> **ACTION ITEM**:
Would you return each entry exactly as written, omitting any pictures?

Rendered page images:
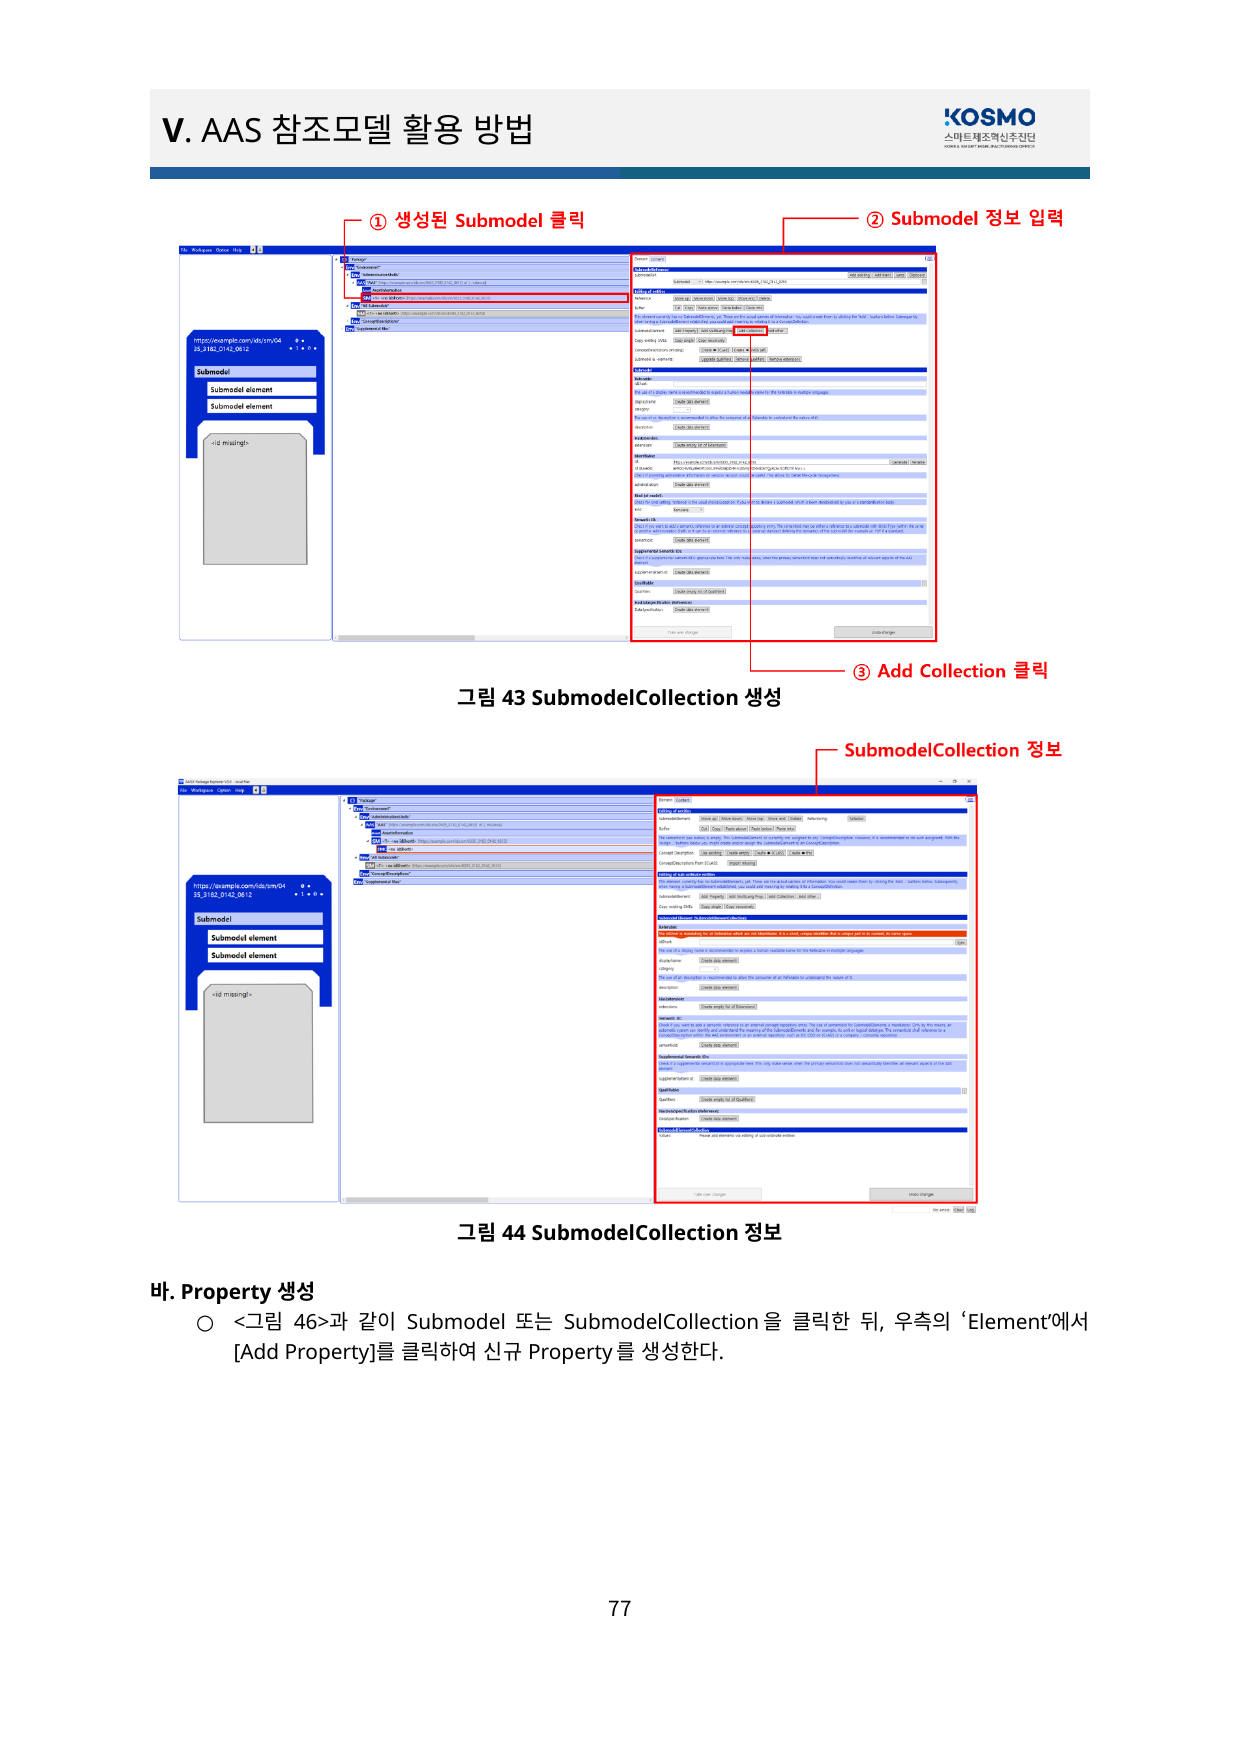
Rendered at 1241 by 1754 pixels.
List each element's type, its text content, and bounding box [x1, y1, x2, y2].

picture [177, 207, 1064, 681]
text 그림 44 SubmodelCollection 정보 [150, 1216, 1090, 1247]
text 바. Property 생성 [150, 1275, 1090, 1305]
picture [944, 108, 1035, 148]
picture [177, 739, 1064, 1217]
list <그림 46>과 같이 Submodel 또는 SubmodelCollection을 클릭한 뒤, 우측의 ‘Element’에서 [Add Property]를 클릭하여 신규 Property를 생성한다. [196, 1305, 1090, 1366]
text 그림 43 SubmodelCollection 생성 [150, 681, 1090, 711]
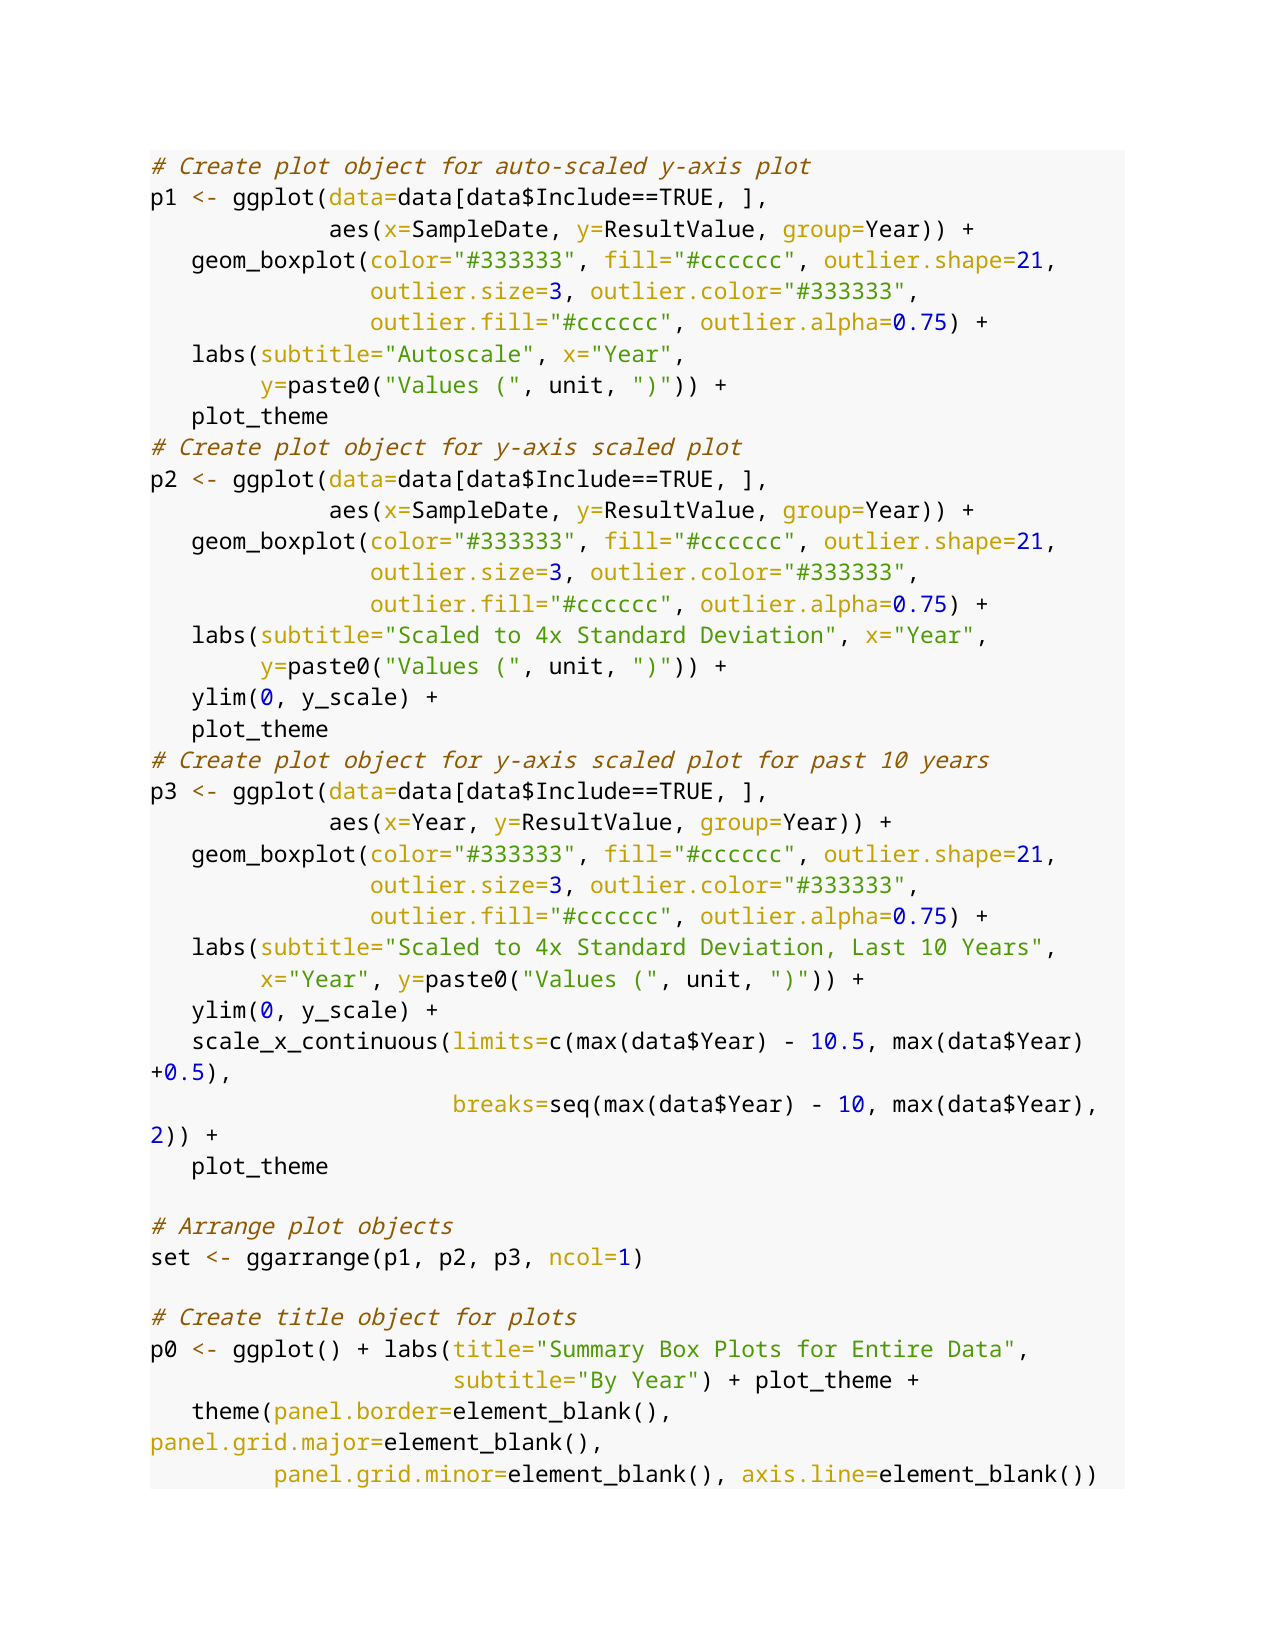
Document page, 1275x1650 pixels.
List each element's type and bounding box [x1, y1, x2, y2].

text [150, 150, 1125, 1489]
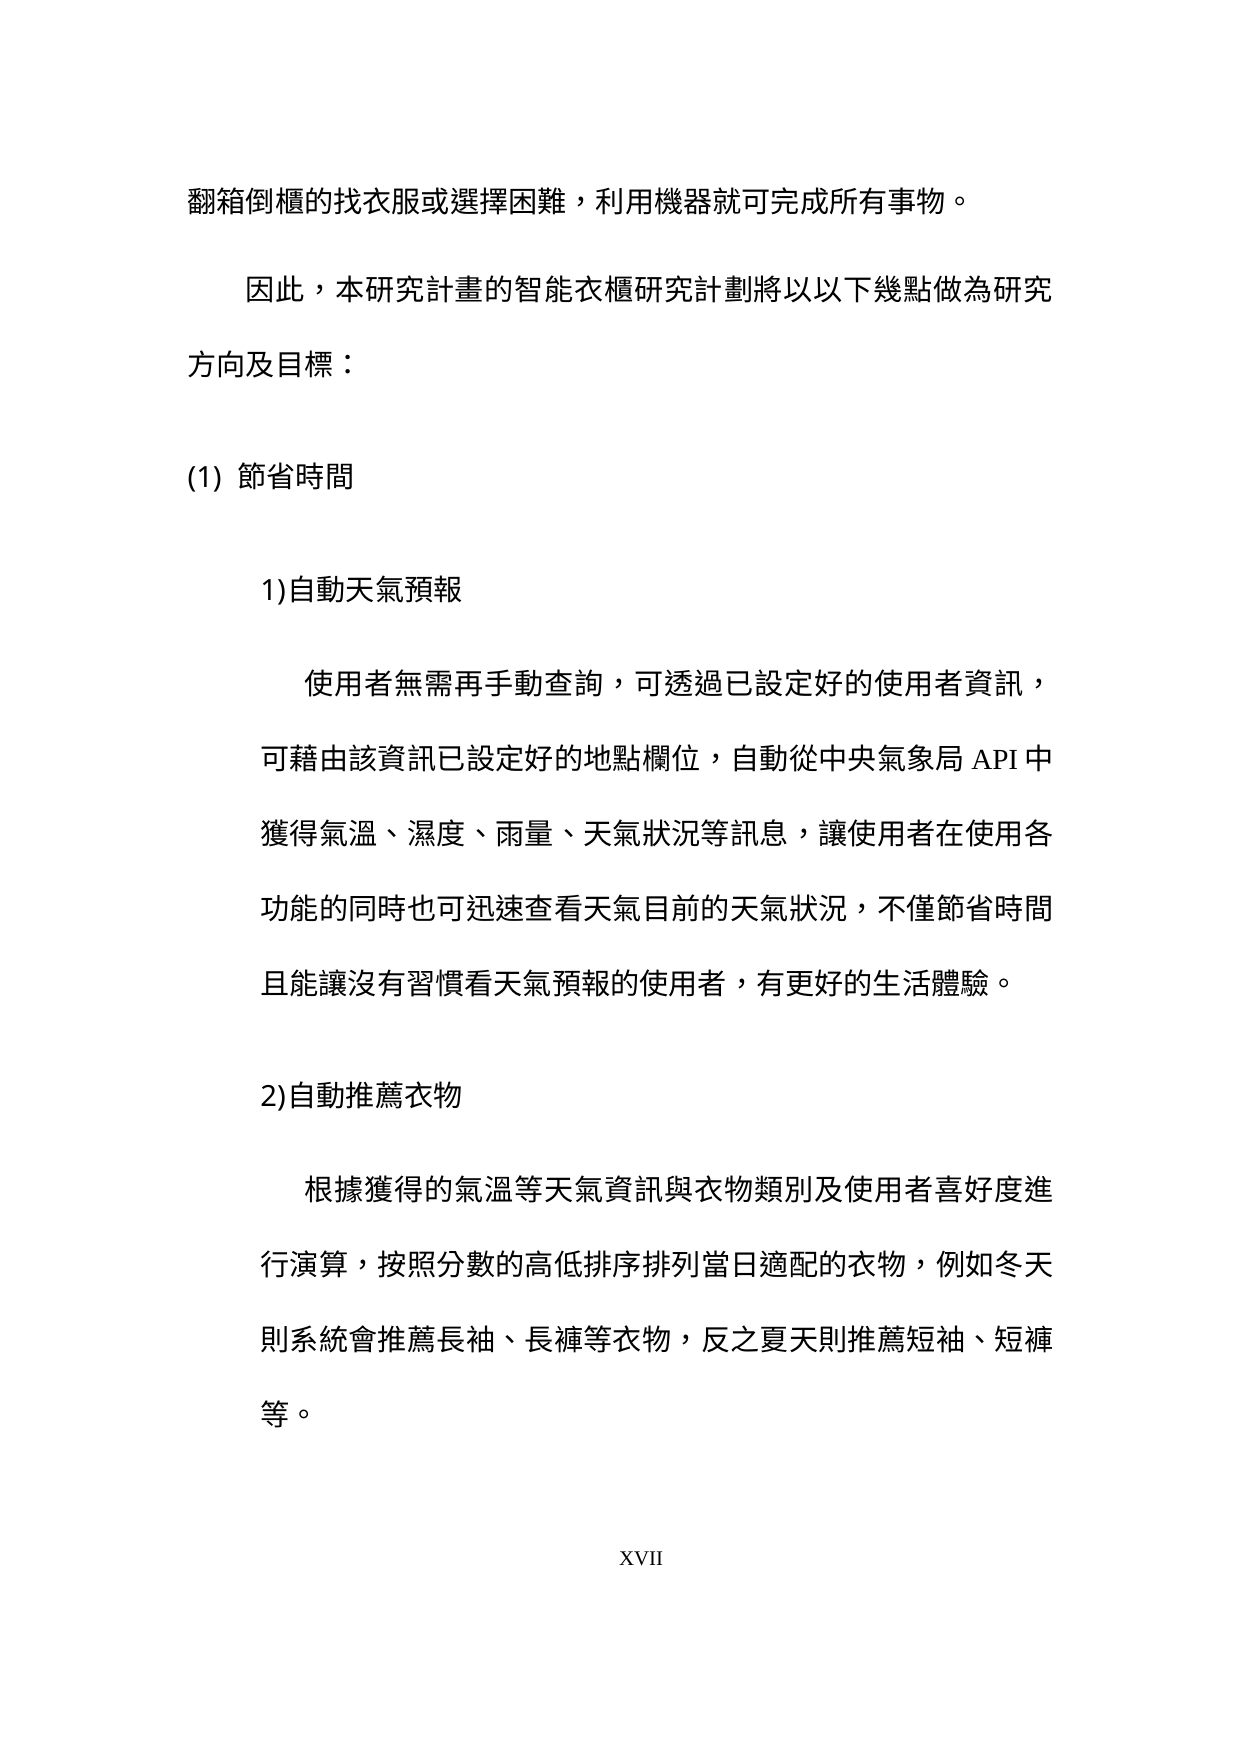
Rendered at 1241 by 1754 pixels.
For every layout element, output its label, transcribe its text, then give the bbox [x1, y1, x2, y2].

> **RESULT OF THE EXERCISE**:
Rendered at 1241 by 1754 pixels.
List each element's type, its text content, and bounding box [x1, y1, x2, y2].

picture [177, 207, 1064, 681]
text 그림 44 SubmodelCollection 정보 [150, 1216, 1090, 1247]
text 바. Property 생성 [150, 1275, 1090, 1305]
picture [944, 108, 1035, 148]
picture [177, 739, 1064, 1217]
list <그림 46>과 같이 Submodel 또는 SubmodelCollection을 클릭한 뒤, 우측의 ‘Element’에서 [Add Property]를 클릭하여 신규 Property를 생성한다. [196, 1305, 1090, 1366]
text 그림 43 SubmodelCollection 생성 [150, 681, 1090, 711]
Document page, 1275x1650 pixels.
List each element's type and bounding box [x1, y1, x2, y2].

text [150, 150, 1125, 1489]
Rendered at 1241 by 1754 pixels.
For every layout element, output its label, transcribe its text, then give the bbox [x1, y1, x2, y2].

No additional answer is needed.